Greenberg as a writer

May 20, 2011

It’s ironic that Greenberg fell out of fashion so quickly for his supposedly depoliticized formalism, given that his background was so heavily Marxist. I for one think he’s fantastic, filled with insights.

A reader wrote this morning:

“Deleuze was correct in one thing; the best writers are usually the best thinkers and Greenberg is by far, the best writer of the 20th Century in my opinion.”

I also tend to agree, with Nietzsche who said it before Deleuze, that writing and thinking go hand in hand, and I’m skeptical of the idea that it’s possible to hide superficial or half-baked ideas with pretty rhetoric; you have to have a poor ear for rhetoric and style to be convinced in such cases that the style is good. As I’ve complained before, analytic philosophy tends to suffer from the false notion that good writing simply means clear writing, as though unclarity were the main problem with bad writing.
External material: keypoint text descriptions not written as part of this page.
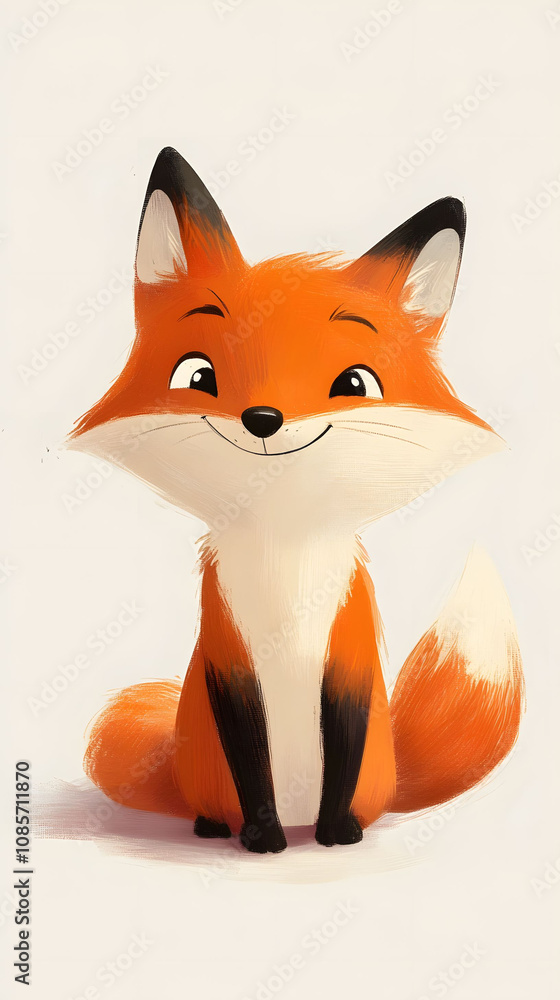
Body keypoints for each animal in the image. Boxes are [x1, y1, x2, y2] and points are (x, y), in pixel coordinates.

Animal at [70, 147, 524, 853]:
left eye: (355, 383)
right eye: (198, 375)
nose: (263, 418)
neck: (284, 568)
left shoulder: (350, 659)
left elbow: (341, 744)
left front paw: (339, 833)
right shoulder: (227, 660)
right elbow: (250, 760)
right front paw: (261, 837)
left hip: (371, 766)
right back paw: (217, 826)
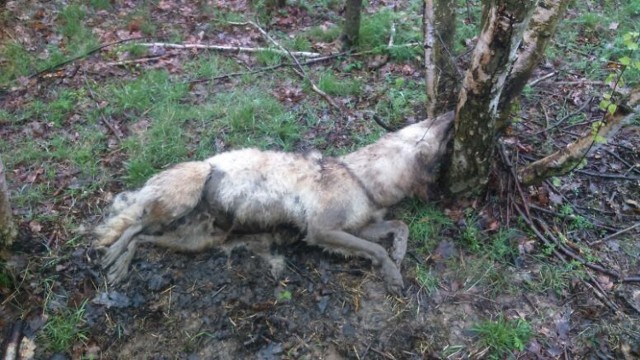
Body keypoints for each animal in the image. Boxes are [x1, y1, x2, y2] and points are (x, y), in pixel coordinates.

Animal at [96, 112, 456, 296]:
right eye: (429, 124)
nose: (452, 111)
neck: (361, 179)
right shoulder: (322, 230)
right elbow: (377, 248)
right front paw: (393, 274)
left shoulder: (358, 228)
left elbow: (398, 227)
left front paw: (398, 253)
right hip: (187, 192)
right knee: (137, 223)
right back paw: (114, 258)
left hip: (195, 240)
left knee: (142, 235)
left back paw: (118, 263)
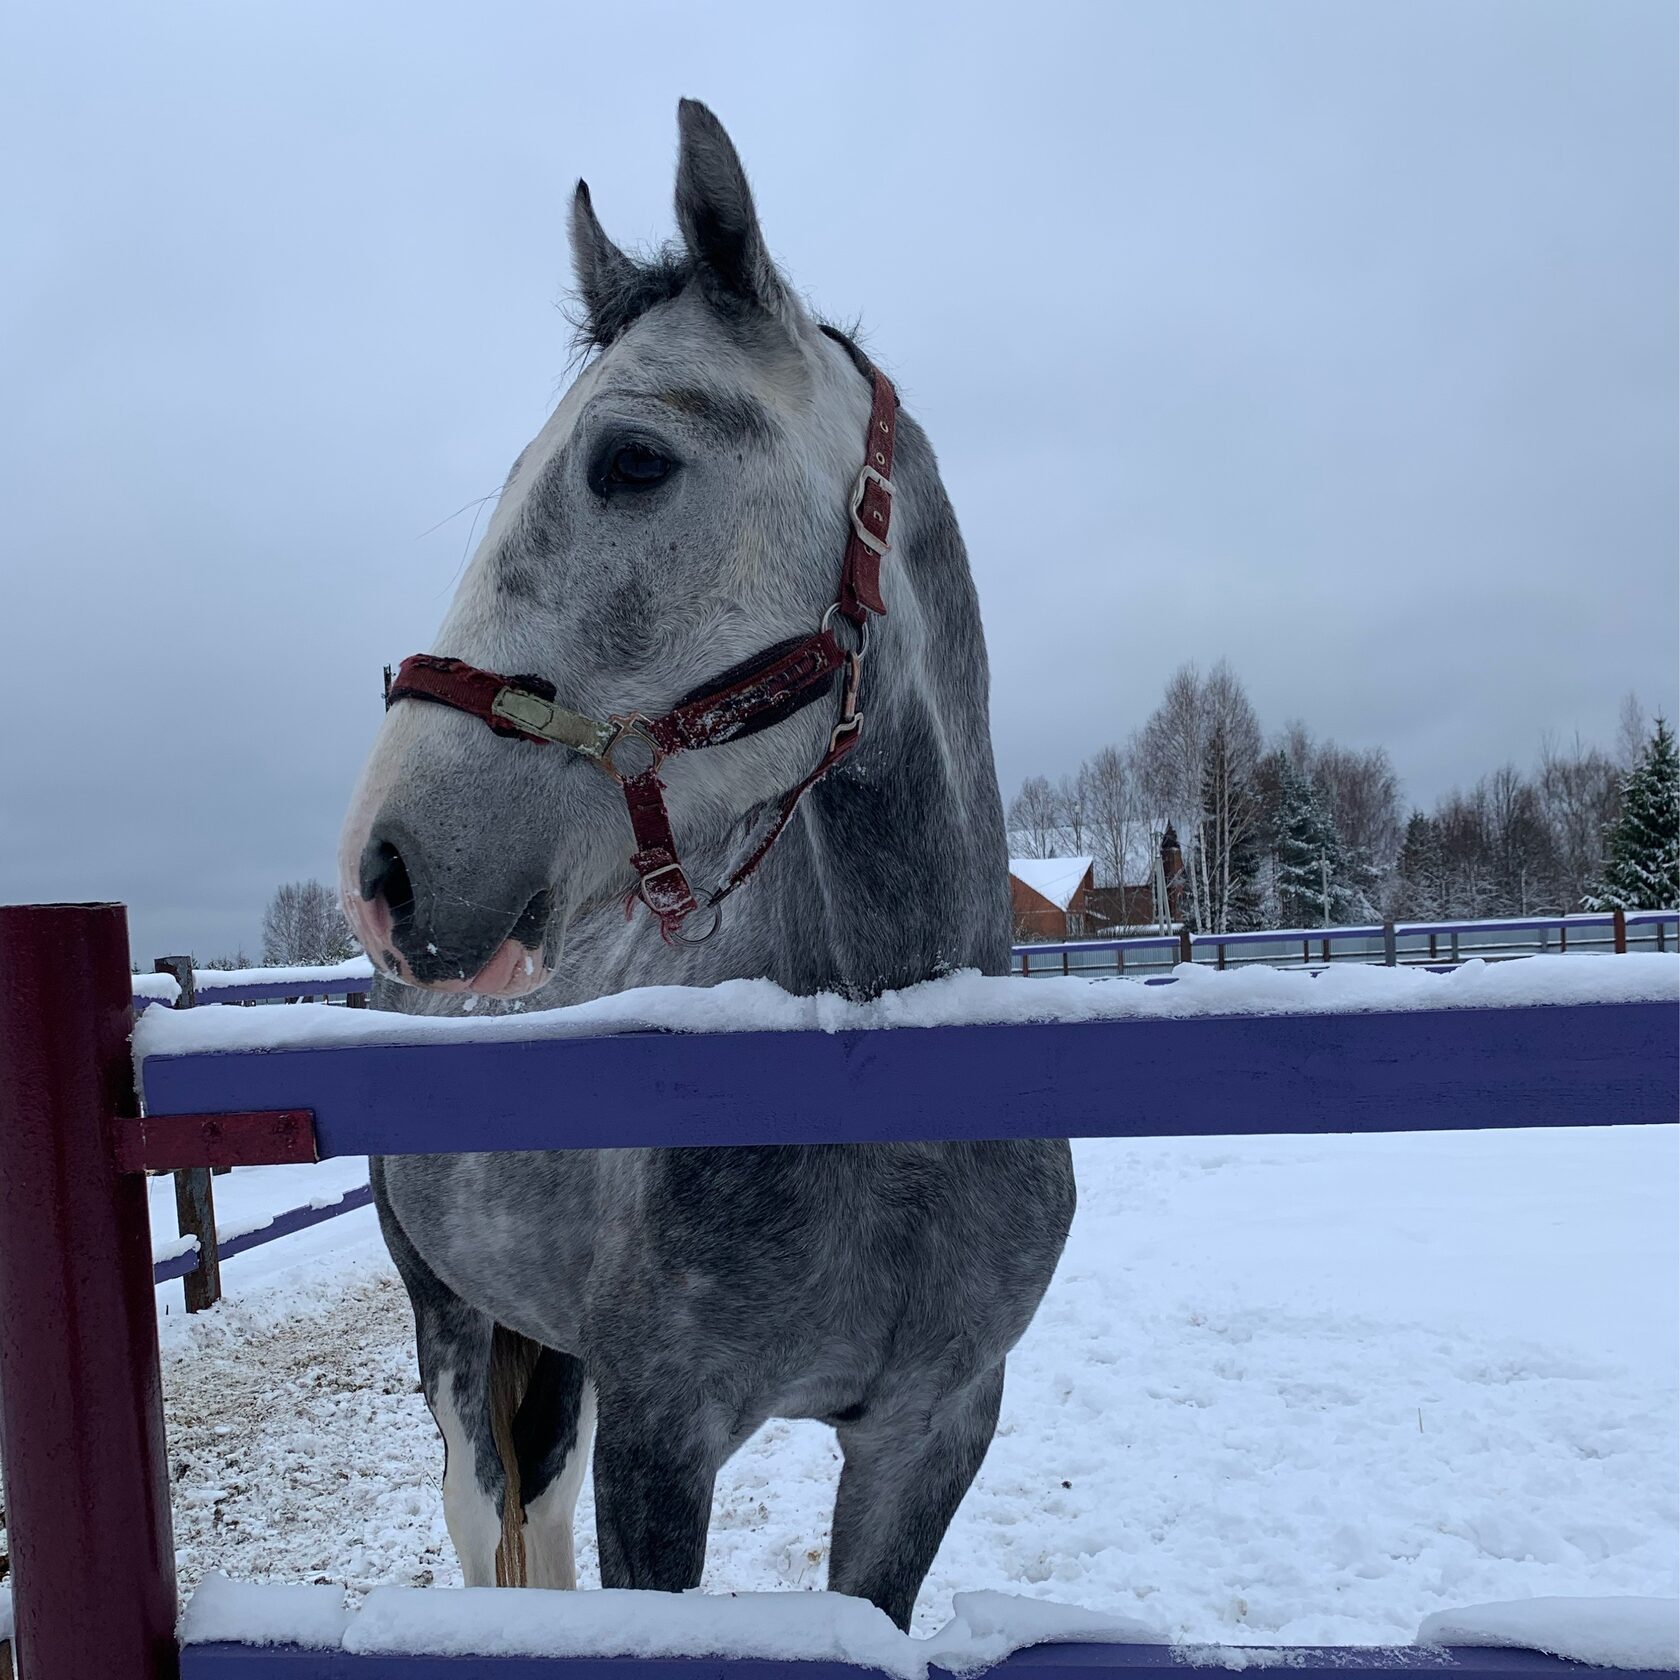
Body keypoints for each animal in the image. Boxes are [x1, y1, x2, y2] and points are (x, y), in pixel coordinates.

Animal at [341, 101, 1075, 1626]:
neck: (892, 1082)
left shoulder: (933, 1433)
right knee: (495, 1529)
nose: (388, 867)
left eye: (630, 460)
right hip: (456, 1328)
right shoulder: (663, 1436)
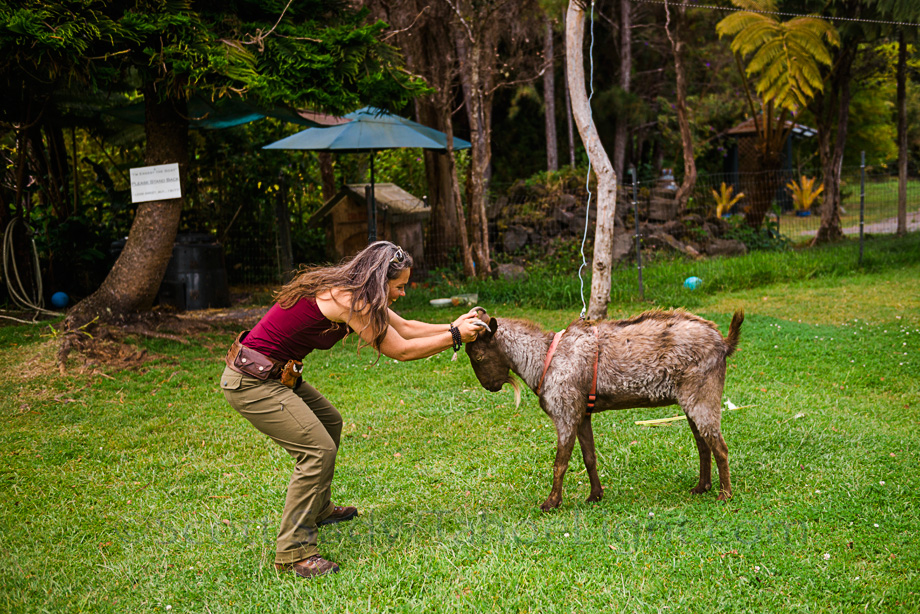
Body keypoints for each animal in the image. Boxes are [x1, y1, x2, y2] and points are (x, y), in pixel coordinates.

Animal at [465, 308, 744, 510]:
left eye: (478, 356)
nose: (490, 386)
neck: (544, 357)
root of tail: (723, 342)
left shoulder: (565, 414)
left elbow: (560, 463)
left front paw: (551, 503)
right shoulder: (582, 415)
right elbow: (589, 457)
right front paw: (595, 495)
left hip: (703, 398)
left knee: (720, 447)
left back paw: (725, 494)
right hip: (691, 402)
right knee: (703, 445)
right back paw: (702, 487)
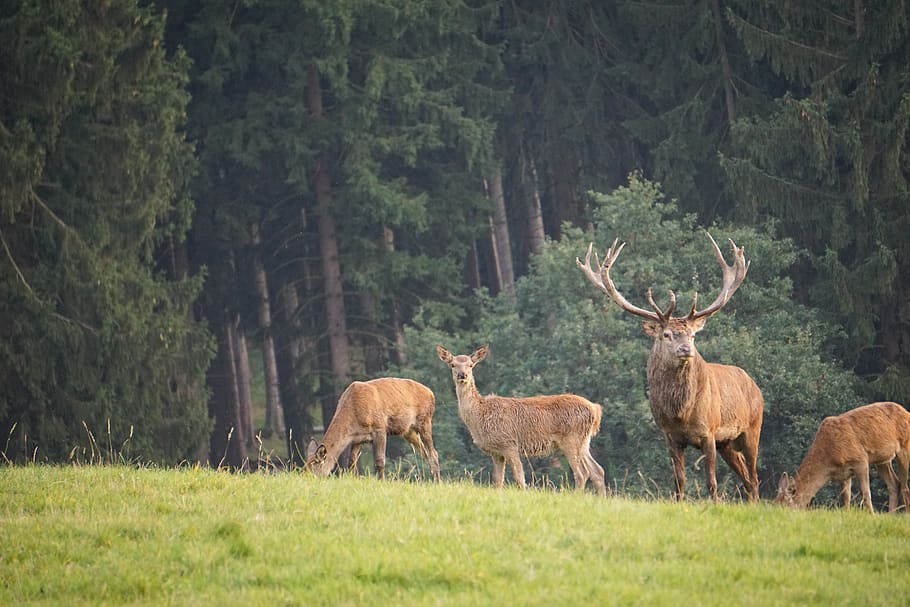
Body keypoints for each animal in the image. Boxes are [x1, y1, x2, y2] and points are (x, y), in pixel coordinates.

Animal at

A whole essay could be written on why this is wrong, and at some point I’ll get around to doing that.

As for the reader’s comment, I’m not sure I’d go so far as to say that Clement Greenberg is the best writer of the 20th century (there’s a lot of competition for the honor), but he does have a powerful voice. As stated yesterday, he really capitalized on the limitations of his medium –the short review article– to form a highly compressed style that has the feel of deliberate allusion about it.

Brentano’s wonderful essay on the four phases of the history of philosophy talks about how in some ways the history of philosophy is like science (in the sense of Kuhnian “normal science”) in that rigorous methods might be thought to lead to incremental progress, whereas in other ways the history of philosophy is more like the history of art, with rising and declining phases of ripeness and decadence.

In order to measure phases of ripeness and decadence, you can’t use the sorts of “scientific” criteria that could be formalized and plugged into a machine. You need discerning individual judgment, and that judgment can only be judged by educated and matured personalities. When Greenberg fires off phrases such as “the impressionists’ inadvertant silting up of pictorial depth,” he doesn’t have enough space in his reviews to “prove” it or to “unpack” what he means. But you already see that he knows what he’s talking about, and that you couldn’t have put it better yourself, and that that’s why Greenberg deserves your respect. I have the same sense when reading good literary critics.

So, why are philosophers usually such poor philosophy critics? Because we’re in too big a hurry to look for who’s right and wrong. And I don’t much see the point of that, since I don’t see that philosophy is becoming more and more right over time. That’s not an argument for relativism– in fact, it’s an argument for a fairly demanding elitism when assessing the relative weights of important philosophers. But it does mean that philosophy is not a matter of making fewer mistakes than in the past. In fact, making even more mistakes might be the way to go. The best way to avoid mistakes is to be an opportunistic sandbagger who never risks a vivid statement, and no one reads those sorts of authors for long.

Incidentally, there’s a funny story behind how I first encountered Greenberg’s phrase “the impressionists’ inadvertant silting up of pictorial depth.” (And incidentally, that’s his explanation for why Cézanne had to find some immanent manner of suggesting physical depth on the canvas surface without returning to traditional perspective.) Namely, I once had a student who plagiarized that phrase from Greenberg’s essay. It was such an amazing line, and of course I knew that this 18-year-old non-native English speaker hadn’t come up with it, and through searching I discovered that Greenberg was the author.